▶ **Assignment**: Reproduce word for word the part of the cluster head selection text that runs from "As mentioned above, CHs" up to and including "value if \(p_i=0\).".

*** Study text Section Begins ***

At the beginning of the proposed protocol, each node remains most initial energy so that \(E_{res_i}\) varies in a small range and the node degree is different due to the random distribution. According to Eq. (11), the node degree metric will play a major role in prioritizing nodes for being CHs. After some nodes are dead during the data gathering rounds, \(E_{res_i}\) and \(deg_i\) will be completely different from each other due to the unbalancing energy consumption between CHs and CMs and the death of some low energy nodes. As a result, both of them make significant contribution for CH competing.

As mentioned above, CHs should be distributed uniformly in the network. A competing broadcast delay is set associated with a competing radius for each node to ensure that there is only one CH in the competing area and all nodes are connected in the cluster topology. A node i will wait for the expiration of its delay time \(T_{wait}^i\) before deciding whether it should declare as a CH:

$$\begin{aligned} T_{wait}^i=e^{\frac{1}{p_i+\alpha }} \end{aligned}$$
(12)

where \(\alpha\) is a constant to ensure that \(T_{wait}^i\) is a finite value if \(p_i=0\).

A node with more residual energy and higher node degree has shorter waiting time so that it has a higher chance to be CH. If a node does not receive any ‘\(CH\_Competing\)’ message during the waiting time, it will broadcast the ‘\(CH\_Competing\)’ message in its competing radius \(r_{c}^{i}\) to declare itself as a CH:

$$\begin{aligned} r_{c}^{i}= r_0 \cdot \left( 1-\frac{\varphi (i)-deg_{aver_i}}{\varphi _{max}(i)-\varphi _{min}(i)}\right) \end{aligned}$$
(13)

where \(r_0\) is a constant depending on the characteristic of sensors (initial energy, communication ratio) in the network, \(\varphi (i)=\frac{degree_i}{deg_{aver_i}}\), \(\varphi _{min}(i)\) and \(\varphi _{max}(i)\) are the minimum and maximum node degree for the neighbors of node i.

All nodes in the competing radius hearing the message will give up the CH competing operation. The competing radius is related to the distance to the sink node and the node density. According to expression (11)–(13), the CH selection operation is started in the dense area with a smaller competing radius, which can avoid unbalance CH distribution in the network. For instance, as shown in Fig. 2(a), the red node in dense area near the sink node has the top priority to broadcast its ‘\(CH\_Competing\)’ message within the red radius. And then, the blue node broadcasts its ‘\(CH\_Competing\)’ message within the blue radius. The green nodes far away from the sink node broadcasts its ‘\(CH\_Competing\)’ message in the green radius followed by the blue one. Finally, CHs will be distributed uniformly in the network. However, if the green node broadcasts its ‘\(CH\_Competing\)’ message firstly, all nodes in its competing area will give up the competing for being CHs and there will be only one node selected in the network, as shown in Fig. 2(b). The cluster head selection algorithm is given in Algorithm 1.

*** Study text Section Ends ***
*** Given information Section Begins ***

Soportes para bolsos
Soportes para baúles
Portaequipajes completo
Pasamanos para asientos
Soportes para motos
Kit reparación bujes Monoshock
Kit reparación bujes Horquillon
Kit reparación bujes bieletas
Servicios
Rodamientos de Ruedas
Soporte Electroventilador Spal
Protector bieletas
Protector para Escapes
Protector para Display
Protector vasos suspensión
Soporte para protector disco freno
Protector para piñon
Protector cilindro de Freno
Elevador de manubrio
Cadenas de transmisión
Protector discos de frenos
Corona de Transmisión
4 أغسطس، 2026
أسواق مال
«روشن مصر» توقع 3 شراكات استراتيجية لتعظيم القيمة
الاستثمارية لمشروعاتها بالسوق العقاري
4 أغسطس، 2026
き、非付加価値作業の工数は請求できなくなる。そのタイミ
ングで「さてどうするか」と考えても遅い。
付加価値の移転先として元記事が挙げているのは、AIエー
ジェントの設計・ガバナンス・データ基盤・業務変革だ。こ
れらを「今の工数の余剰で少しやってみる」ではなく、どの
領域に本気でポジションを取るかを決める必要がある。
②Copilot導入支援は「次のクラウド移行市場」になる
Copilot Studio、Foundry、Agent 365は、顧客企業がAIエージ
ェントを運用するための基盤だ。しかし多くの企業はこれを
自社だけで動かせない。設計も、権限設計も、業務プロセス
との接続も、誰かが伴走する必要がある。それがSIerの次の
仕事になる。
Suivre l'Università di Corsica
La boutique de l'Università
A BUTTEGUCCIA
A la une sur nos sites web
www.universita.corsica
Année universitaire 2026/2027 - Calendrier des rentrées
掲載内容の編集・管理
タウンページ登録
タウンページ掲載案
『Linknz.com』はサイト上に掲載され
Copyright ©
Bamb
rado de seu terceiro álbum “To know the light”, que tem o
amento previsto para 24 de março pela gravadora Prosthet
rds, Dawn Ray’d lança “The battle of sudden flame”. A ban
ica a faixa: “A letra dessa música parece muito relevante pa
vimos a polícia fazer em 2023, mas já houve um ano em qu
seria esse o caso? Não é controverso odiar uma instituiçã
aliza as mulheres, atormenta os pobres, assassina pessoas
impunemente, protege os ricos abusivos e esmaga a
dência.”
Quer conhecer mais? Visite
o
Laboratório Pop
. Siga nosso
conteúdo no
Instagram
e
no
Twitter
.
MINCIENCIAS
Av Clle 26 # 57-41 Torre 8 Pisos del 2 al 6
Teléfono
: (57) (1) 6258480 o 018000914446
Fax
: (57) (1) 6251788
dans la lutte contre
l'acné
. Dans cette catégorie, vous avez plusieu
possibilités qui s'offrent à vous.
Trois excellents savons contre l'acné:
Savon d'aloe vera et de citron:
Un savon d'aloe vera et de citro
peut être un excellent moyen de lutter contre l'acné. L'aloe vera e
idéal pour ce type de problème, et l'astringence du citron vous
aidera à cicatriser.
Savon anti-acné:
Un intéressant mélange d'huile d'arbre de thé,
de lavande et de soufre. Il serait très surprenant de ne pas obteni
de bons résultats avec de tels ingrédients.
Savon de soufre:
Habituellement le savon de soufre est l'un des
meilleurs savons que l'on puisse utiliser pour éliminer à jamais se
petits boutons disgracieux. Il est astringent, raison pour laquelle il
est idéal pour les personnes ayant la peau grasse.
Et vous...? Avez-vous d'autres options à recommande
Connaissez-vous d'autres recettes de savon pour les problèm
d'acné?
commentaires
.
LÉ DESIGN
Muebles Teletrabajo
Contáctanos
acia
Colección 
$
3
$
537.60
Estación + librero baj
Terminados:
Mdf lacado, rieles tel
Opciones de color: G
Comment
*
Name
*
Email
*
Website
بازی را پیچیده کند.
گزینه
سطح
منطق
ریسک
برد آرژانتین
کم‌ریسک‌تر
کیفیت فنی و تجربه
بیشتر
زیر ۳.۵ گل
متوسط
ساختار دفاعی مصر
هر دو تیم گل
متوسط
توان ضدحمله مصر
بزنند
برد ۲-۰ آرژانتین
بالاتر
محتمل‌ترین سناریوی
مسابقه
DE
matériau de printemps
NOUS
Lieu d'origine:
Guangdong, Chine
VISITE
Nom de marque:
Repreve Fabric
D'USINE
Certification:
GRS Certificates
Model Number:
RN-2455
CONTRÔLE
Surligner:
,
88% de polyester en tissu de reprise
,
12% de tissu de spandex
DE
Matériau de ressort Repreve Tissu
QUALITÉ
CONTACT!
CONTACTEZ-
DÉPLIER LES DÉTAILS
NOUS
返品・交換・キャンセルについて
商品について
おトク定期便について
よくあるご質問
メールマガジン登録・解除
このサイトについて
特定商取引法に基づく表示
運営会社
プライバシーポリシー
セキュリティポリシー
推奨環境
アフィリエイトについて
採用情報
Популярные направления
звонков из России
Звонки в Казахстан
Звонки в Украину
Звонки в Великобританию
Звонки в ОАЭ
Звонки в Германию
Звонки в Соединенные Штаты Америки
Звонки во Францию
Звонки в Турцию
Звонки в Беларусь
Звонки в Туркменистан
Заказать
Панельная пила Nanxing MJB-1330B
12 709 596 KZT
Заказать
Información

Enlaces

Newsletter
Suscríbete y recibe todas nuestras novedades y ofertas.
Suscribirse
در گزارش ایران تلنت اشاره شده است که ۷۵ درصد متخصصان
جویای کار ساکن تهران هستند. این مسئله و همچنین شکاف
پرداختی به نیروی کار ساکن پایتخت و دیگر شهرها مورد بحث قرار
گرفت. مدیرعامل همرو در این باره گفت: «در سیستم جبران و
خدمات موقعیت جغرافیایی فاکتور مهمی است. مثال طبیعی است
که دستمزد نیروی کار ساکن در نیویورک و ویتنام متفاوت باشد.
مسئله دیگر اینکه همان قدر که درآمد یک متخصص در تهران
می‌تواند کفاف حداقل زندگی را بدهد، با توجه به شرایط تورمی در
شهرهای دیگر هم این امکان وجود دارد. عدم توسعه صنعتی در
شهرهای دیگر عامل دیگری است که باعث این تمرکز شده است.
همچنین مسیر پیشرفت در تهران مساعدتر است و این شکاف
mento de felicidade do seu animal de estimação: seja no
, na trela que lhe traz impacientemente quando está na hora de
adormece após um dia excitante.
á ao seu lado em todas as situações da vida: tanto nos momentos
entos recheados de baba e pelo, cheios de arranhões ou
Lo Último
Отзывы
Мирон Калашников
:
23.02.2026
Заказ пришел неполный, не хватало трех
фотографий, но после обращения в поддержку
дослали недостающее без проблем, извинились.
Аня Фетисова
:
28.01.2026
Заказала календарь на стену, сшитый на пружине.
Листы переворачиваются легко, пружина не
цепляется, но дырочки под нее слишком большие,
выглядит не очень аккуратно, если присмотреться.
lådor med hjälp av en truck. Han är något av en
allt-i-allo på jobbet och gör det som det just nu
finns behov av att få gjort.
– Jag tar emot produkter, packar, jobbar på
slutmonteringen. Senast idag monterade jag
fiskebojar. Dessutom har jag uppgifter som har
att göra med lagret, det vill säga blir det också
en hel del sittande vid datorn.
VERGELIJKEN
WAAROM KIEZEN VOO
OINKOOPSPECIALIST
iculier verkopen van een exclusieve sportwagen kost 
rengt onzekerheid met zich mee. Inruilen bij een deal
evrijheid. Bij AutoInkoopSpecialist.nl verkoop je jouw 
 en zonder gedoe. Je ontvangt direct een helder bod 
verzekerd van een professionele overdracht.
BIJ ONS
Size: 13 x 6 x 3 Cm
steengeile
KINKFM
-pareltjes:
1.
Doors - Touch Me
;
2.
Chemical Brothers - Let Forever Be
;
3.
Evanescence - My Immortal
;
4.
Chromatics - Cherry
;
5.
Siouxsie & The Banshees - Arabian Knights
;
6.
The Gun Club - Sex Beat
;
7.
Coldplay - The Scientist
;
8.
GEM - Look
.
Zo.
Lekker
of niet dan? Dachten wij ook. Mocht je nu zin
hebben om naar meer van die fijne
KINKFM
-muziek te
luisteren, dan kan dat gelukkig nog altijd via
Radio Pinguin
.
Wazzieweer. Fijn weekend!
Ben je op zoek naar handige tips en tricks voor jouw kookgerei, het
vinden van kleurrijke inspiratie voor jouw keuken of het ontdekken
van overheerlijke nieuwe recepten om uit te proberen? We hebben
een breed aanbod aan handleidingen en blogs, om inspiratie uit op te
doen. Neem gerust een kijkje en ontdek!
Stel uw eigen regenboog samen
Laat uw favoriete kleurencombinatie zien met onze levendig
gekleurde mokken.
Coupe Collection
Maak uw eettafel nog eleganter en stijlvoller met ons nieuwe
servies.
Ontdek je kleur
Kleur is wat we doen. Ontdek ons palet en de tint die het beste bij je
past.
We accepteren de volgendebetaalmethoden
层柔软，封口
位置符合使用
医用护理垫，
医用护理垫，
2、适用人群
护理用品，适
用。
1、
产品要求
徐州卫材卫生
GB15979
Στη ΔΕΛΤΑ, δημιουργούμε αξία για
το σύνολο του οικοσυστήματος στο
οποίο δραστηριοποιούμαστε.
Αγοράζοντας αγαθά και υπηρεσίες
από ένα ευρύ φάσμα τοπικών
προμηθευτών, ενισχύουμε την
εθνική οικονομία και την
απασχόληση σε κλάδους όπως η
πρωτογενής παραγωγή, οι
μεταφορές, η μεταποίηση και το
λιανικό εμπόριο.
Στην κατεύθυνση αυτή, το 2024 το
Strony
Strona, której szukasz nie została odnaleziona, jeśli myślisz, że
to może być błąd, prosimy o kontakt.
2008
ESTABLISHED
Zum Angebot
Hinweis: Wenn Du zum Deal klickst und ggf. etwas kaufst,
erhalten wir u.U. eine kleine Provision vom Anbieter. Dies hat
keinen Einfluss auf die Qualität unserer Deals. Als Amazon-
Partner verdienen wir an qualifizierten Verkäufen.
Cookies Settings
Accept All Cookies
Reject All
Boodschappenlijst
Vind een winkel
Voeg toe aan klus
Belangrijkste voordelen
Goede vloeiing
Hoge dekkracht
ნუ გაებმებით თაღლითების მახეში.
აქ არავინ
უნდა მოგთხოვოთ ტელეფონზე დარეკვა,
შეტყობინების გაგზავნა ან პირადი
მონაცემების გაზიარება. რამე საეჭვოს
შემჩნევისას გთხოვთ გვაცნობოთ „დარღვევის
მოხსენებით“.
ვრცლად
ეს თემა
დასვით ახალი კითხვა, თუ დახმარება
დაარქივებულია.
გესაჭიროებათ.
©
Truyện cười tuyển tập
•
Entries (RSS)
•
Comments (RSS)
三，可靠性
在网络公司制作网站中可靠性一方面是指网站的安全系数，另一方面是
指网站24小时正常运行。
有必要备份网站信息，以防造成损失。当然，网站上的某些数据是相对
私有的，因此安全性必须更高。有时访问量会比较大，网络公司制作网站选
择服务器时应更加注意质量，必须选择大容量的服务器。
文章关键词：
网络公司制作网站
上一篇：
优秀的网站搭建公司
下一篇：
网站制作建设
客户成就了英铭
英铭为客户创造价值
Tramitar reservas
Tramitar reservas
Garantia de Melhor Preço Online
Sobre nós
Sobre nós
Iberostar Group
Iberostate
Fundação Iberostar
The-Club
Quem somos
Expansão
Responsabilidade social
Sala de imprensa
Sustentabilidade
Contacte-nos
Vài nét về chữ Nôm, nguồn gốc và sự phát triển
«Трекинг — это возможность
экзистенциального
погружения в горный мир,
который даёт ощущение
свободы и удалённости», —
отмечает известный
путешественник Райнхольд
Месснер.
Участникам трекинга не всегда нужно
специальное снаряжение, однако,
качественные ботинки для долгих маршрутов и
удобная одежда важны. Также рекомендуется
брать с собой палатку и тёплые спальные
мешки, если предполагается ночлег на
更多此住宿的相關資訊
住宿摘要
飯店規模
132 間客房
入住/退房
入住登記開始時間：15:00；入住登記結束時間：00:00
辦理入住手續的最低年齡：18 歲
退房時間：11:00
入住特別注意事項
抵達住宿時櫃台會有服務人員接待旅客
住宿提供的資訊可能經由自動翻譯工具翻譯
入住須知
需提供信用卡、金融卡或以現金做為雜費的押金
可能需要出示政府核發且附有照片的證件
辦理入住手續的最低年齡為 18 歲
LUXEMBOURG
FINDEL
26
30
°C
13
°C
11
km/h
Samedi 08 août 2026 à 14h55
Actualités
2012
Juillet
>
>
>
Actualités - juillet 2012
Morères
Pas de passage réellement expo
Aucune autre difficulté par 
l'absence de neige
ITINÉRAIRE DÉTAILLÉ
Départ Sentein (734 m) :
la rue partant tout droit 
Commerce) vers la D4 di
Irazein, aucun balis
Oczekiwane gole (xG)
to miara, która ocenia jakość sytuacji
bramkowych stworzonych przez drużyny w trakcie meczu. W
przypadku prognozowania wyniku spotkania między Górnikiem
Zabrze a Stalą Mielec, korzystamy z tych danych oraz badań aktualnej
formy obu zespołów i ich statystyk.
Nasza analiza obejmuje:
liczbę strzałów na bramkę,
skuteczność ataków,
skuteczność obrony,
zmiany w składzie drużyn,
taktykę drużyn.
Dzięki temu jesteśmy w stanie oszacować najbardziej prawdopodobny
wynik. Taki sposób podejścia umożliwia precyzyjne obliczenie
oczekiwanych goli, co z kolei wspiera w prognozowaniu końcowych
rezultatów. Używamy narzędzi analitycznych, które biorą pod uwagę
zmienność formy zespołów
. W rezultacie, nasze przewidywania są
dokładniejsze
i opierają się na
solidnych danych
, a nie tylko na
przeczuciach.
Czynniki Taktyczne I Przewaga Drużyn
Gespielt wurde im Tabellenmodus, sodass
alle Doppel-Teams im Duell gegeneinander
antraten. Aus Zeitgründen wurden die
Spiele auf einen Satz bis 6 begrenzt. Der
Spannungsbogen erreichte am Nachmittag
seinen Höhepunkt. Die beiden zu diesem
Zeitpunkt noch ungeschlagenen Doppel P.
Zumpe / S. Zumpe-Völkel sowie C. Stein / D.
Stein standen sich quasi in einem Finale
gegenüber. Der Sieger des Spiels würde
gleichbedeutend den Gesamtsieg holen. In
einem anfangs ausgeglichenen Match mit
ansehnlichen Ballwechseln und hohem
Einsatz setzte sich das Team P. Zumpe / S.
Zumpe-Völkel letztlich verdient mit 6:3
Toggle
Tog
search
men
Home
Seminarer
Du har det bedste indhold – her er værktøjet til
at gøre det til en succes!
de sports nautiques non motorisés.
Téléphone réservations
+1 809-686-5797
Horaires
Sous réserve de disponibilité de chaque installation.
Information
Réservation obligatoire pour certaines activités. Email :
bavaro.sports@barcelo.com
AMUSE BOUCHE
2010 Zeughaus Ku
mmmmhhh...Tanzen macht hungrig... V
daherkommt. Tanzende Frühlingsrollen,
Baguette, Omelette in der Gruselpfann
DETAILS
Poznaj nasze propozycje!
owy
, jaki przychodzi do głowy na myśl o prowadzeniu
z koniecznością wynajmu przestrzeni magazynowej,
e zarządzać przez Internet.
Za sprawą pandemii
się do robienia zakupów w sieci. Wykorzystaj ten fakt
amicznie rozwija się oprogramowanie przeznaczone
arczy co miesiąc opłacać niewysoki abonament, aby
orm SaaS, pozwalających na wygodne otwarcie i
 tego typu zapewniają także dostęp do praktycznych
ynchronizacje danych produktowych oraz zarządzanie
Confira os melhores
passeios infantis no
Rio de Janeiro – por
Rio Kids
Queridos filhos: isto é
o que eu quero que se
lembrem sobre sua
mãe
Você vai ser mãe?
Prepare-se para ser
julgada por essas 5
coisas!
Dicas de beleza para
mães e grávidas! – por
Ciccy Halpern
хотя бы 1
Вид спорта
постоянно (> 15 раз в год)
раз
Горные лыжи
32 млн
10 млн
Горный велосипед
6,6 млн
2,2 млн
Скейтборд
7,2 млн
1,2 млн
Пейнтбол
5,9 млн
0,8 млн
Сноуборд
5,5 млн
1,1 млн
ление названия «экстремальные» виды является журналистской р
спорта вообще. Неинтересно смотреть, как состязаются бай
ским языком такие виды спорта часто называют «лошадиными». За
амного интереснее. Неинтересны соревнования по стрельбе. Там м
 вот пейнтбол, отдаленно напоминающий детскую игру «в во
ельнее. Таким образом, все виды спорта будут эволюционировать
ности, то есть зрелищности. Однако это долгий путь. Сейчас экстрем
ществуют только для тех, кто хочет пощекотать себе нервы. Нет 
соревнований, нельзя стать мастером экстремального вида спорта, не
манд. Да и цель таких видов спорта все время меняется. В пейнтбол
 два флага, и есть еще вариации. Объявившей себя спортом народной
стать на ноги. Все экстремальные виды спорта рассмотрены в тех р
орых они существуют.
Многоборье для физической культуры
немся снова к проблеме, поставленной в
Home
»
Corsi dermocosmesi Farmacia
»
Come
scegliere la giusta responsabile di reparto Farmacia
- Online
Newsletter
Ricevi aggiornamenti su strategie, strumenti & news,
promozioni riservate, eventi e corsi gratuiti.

*** Given information Section Ends ***

▶ **Solution to the exercise**:
As mentioned above, CHs should be distributed uniformly in the network. A competing broadcast delay is set associated with a competing radius for each node to ensure that there is only one CH in the competing area and all nodes are connected in the cluster topology. A node i will wait for the expiration of its delay time \(T_{wait}^i\) before deciding whether it should declare as a CH:

$$\begin{aligned} T_{wait}^i=e^{\frac{1}{p_i+\alpha }} \end{aligned}$$
(12)

where \(\alpha\) is a constant to ensure that \(T_{wait}^i\) is a finite value if \(p_i=0\).